Pero prudente por experiencia, porque no olvidaba que Beausire era muy celoso, limitóse a repetir:

—¿Un caballero?

—Sí, mamita —contestó el niño, haciendo crujir su azúcar entre los dientes.

—¡Un caballero! —repitió a su vez Beausire.

—Sí, papaíto, un señor que entró en la tienda cuando yo estaba, y que dijo:

—Señor lonjista, ¿no es hijo de un caballero llamado Beausire el niño a quien tenéis el honor de servir en este momento?

—¿Y qué contestó el hombre, hijo mío? —preguntó el padre.

—Dijo que no sabía si era hijo de un caballero, pero que sí se llamaba Beausire. «¿Y no vive aquí cerca?», preguntó el caballero. «Sí, en esta misma casa de la izquierda, en el tercer piso». «Pues dad a este niño todas las buenas cosas que pida, yo pago», replicó el caballero. Y volviéndose hacia mí, añadió: «Toma, pequeño, aquí tienes un luis para comprar más confites, cuando te hayas comido estos». Entonces me puso el luis en la mano; el lonjista me coloco la bolsa de papel debajo del brazo, y me marché muy contento. Pero ¿dónde está mi luis?

Y el niño, que no había visto el escamoteo de Beausire, comenzó a buscar la moneda por todas partes.

—¡Torpe —dijo el padre—, lo habrás perdido!

—¡No, no! —exclamó el niño.

Esta discusión hubiera podido llegar a ser más seria, a no haber mediado un incidente que por necesidad debía poner a ella término.

Mientras que el niño, dudando aún de sí, buscaba por el suelo el luis de oro, que reposaba ya en el fondo del bolsillo de Beausire; mientras que este admiraba la inteligencia de su hijo, que acaba de manifestarse por la narración antedicha, tal vez algo mejorada por nuestra pluma; y mientras que Nicolasa, participando del entusiasmo de su amante por la disposición del pequeño, se preguntaba seriamente quién podría ser aquel caballero que daba confites y un luis de oro, la puerta se abrió poco a poco, y una voz muy dulce pronunció estas palabras:

—Buenas noches, señorita Nicolasa, señor Beausire e hijo.

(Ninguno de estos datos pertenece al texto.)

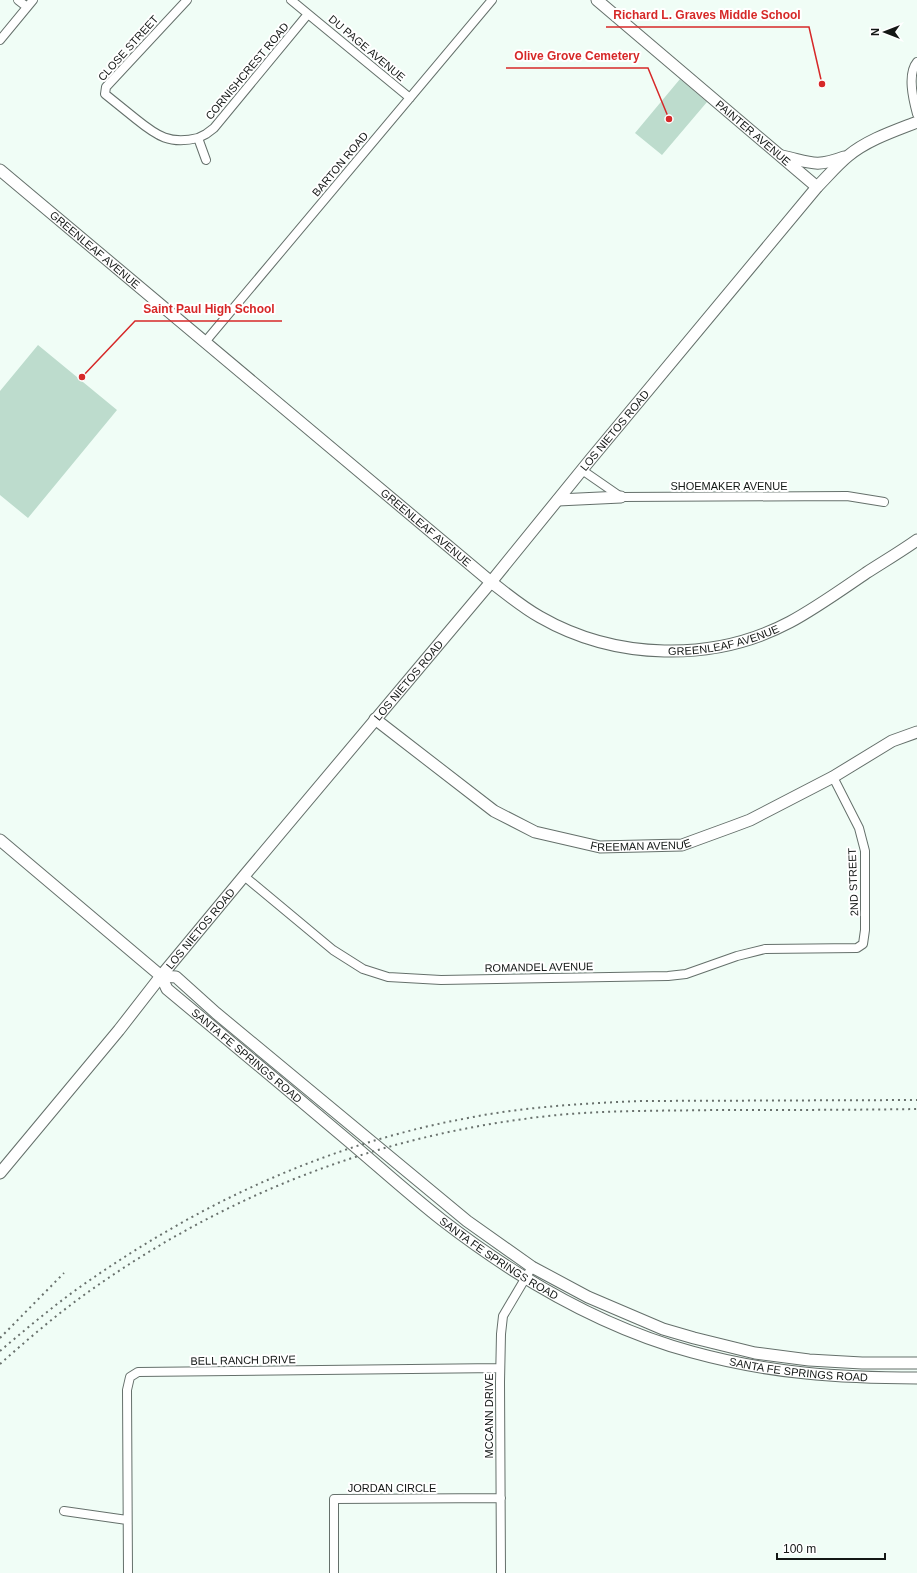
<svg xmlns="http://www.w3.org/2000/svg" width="917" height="1573" viewBox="0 0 917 1573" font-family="Arial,sans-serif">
	<rect width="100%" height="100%" fill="#f0fdf6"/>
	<path fill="#bddccd" d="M680 79 707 102 662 155 635 133Z
		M38 345 117 410 28 518 0 495V391Z"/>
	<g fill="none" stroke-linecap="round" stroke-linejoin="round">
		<g stroke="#65706b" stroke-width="10">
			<path id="street" d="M18 0 27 7
				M187 0 106 87 105 94C115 102 126 111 136 119 157 136 170 145 198 138
				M291 0 410 98
				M0 40 33 0
				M917 62C907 74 913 99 917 114
				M206 160 198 138 206 134 214 128 308 14
				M205 342 492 0
				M582 470 621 497 847 496 884 502
				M244 876 333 950 363 969 388 977 441 980 668 976 686 974 737 956 765 949 857 948 863 944 865 930V851L859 828 833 777
				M64 1511 127 1520
				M128 1573 127 1390 130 1377 138 1372 500 1368
				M334 1573V1499L501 1498
				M501 1573 500 1382 501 1334 503 1316 532 1267"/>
		</g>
		<g stroke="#65706b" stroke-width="13">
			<g id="secondary">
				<path id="s1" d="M597 0 817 187"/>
				<path d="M782 156C810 162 815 168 844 157"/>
				<path id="s2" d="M0 170 491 582C507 594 522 607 540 617 615 660 713 663 790 622 816 608 841 590 866 573 883 562 900 552 917 540"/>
				<path d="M558 500 621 497"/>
				<path id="s3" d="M375 719 494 811 535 832 600 847 682 845 734 826 750 820 833 777 892 741 917 732"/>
				<path id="s4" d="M0 840 161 976 167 989C226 1038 286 1088 345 1138 377 1165 409 1194 442 1220 517 1278 600 1327 692 1352 768 1373 839 1378 917 1378"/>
				<path d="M161 976 176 977 216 1013 467 1221 532 1267 588 1297 663 1329 694 1338 755 1353 809 1360 862 1363H917"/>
				<path id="s5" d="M0 1173 119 1030 161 976 244 876 491 582 590 460 817 187C827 177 837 165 848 156 867 140 894 131 917 122"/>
			</g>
		</g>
		<use href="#street" stroke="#fff" stroke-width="8"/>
		<use href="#secondary" stroke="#fff" stroke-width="11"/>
		<path stroke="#69716d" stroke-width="2" stroke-dasharray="2 4" stroke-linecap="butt" d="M0 1338 64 1273
			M0 1351C26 1329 52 1307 80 1287 193 1207 316 1149 452 1121 464 1119 477 1116 490 1114 540 1106 591 1103 641 1101L917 1100
			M0 1364C27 1340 55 1316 84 1295 223 1195 377 1135 548 1116 603 1110 659 1111 715 1110 782 1110 850 1110 917 1109"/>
	</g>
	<g text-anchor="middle" stroke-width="4" stroke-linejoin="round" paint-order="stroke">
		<g font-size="11" fill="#131715" stroke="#fff">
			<text transform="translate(128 48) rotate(-48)" y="4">CLOSE STREET</text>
			<text transform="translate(367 48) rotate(40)" y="4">DU PAGE AVENUE</text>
			<text transform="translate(247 71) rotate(-50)" y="4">CORNISHCREST ROAD</text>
			<text dy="4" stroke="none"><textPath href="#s1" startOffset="205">PAINTER AVENUE</textPath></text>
			<text transform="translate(340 164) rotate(-50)" y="4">BARTON ROAD</text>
			<text dy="4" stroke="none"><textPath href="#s2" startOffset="124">GREENLEAF AVENUE</textPath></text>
			<text dy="4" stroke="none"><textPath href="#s5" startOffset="964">LOS NIETOS ROAD</textPath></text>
			<text x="729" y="490">SHOEMAKER AVENUE</text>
			<text dy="4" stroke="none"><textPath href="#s2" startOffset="556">GREENLEAF AVENUE</textPath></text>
			<text dy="4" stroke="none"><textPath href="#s2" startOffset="892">GREENLEAF AVENUE</textPath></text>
			<text dy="4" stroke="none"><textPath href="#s5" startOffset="640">LOS NIETOS ROAD</textPath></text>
			<text dy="4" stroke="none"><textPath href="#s3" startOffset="304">FREEMAN AVENUE</textPath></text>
			<text transform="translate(853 882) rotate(-92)" y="4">2ND STREET</text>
			<text dy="4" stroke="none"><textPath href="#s5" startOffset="316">LOS NIETOS ROAD</textPath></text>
			<text transform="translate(539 967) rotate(-1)" y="4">ROMANDEL AVENUE</text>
			<text dy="4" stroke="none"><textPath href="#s4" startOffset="329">SANTA FE SPRINGS ROAD</textPath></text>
			<text dy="4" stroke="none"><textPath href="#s4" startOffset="653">SANTA FE SPRINGS ROAD</textPath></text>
			<text transform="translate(243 1360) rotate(-1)" y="4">BELL RANCH DRIVE</text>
			<text dy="4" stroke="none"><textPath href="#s4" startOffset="977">SANTA FE SPRINGS ROAD</textPath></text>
			<text transform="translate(489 1416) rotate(-90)" y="4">MCCANN DRIVE</text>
			<text x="392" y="1492">JORDAN CIRCLE</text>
		</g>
	</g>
	<path fill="none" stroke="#d62828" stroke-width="1.5" d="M822 84L809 27H606M669 119L648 68H506M82 377L135 321H282"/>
	<g fill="#d62828" stroke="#fff" stroke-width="1.5">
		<circle cx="822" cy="84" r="4"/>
		<circle cx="669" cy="119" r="4"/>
		<circle cx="82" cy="377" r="4"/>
	</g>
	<g font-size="12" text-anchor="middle" font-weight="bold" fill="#d62828" stroke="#fff" stroke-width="4" stroke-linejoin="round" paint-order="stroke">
		<text x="707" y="19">Richard L. Graves Middle School</text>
		<text x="577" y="60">Olive Grove Cemetery</text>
		<text x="209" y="313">Saint Paul High School</text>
	</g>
	<g transform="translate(885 32) rotate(270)" stroke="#ffffff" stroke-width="3" paint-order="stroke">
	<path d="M0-3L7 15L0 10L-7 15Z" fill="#131715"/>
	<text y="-6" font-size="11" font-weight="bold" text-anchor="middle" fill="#131715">N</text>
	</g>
	<path d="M777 1553v6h108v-6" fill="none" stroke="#131715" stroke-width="2"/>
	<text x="783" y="1553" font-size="12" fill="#131715" stroke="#ffffff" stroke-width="3" paint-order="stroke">100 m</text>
</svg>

Todos se volvieron hacia el lado de donde procedía la voz.

En el umbral de la puerta, y sonriendo ante aquel cuadro de familia, hallábase un hombre vestido con mucha elegancia.

—¡Ah! ¡El señor de los confites! —exclamó el pequeño Santos.

—¡El conde de Cagliostro! —dijeron a la vez Nicolasa y Beausire.

—Tenéis un niño encantador, caballero —dijo el conde—, y debéis estar muy contento por ser su padre.